Hubert Thies: Im Trabbi-Stau vor dem Schlagabaum

Mauerfall

SÜDLOHN 20 Jahre ist es her, als die Mauer fiel und die Grenzen sich öffneten. Für Hubert Thies aus Südlohn, Leiter eines Büromaschinenhandel, der damals Kopiergeräte in die DDR lieferte, sind die Erinnerungen daran frisch geblieben. Er schildert seine Eindrücke von den Geschehnissen, die die Welt bewegten.

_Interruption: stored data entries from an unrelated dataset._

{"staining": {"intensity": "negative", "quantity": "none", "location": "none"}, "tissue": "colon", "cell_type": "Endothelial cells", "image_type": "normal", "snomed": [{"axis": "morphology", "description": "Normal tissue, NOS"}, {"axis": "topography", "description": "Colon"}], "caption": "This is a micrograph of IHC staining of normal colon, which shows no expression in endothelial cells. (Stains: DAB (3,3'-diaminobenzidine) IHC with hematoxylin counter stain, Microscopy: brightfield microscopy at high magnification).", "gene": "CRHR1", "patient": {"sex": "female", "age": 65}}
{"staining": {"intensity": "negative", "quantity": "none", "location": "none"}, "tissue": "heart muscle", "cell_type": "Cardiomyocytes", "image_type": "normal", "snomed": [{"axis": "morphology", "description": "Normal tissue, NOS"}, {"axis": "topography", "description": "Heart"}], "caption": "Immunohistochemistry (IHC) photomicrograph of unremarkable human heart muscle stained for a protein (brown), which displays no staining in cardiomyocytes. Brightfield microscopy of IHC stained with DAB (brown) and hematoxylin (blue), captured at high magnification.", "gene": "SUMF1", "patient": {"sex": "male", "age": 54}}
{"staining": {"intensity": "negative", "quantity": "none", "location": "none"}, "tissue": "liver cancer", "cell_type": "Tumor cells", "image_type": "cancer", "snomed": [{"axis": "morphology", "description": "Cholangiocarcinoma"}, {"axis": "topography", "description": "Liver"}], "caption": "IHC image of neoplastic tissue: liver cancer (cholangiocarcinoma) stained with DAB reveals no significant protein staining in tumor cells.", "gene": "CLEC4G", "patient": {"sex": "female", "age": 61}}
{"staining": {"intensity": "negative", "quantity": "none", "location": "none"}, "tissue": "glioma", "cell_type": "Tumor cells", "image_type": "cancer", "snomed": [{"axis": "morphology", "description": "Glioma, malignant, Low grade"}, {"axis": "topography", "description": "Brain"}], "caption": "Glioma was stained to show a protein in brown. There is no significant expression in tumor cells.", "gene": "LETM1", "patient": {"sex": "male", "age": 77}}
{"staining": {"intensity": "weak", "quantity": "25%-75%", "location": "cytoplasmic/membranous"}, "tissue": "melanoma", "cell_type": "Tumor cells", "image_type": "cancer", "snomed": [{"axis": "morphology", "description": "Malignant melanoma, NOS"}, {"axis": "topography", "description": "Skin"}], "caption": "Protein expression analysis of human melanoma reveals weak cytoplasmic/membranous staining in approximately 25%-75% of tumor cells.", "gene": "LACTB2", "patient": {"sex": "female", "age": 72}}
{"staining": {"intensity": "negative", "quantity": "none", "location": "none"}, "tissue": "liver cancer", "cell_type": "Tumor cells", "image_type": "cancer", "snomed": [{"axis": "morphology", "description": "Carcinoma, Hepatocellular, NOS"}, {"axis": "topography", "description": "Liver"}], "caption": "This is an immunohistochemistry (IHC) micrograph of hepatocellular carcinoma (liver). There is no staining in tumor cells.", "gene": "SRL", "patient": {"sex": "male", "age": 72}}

06.11.2009, 07:04 Uhr / Lesedauer: 3 min

Gegen 14 Uhr fuhr ich von Hamburg in Richtung Berlin und bekam ein dreimonatiges Visum bei der Einreise in die DDR. Das einzige Problem war, dass ich noch ein Telefax und ein kleines Kopiergerät, das ich später in Vechta ausliefern wollte, im Auto hatte. Ich hatte also Gerätschaften dabei, für die ich keine Papiere besaß. Deswegen sollte ich bis um 24 Uhr ins Zollamt nach Berlin-Marzan fahren und die Sachen abstempeln lassen. Auf dem Weg nach Berlin hörte ich Musikkassetten und so entging mir die politische Entscheidung, die zu der Zeit getroffen wurde. Mein Autotelefon durfte ich auch nicht benutzen, da der Betrieb in der DDR strengstens verboten war, außerdem hatte man auf dem Weg nach Berlin ohnehin keinen Empfang.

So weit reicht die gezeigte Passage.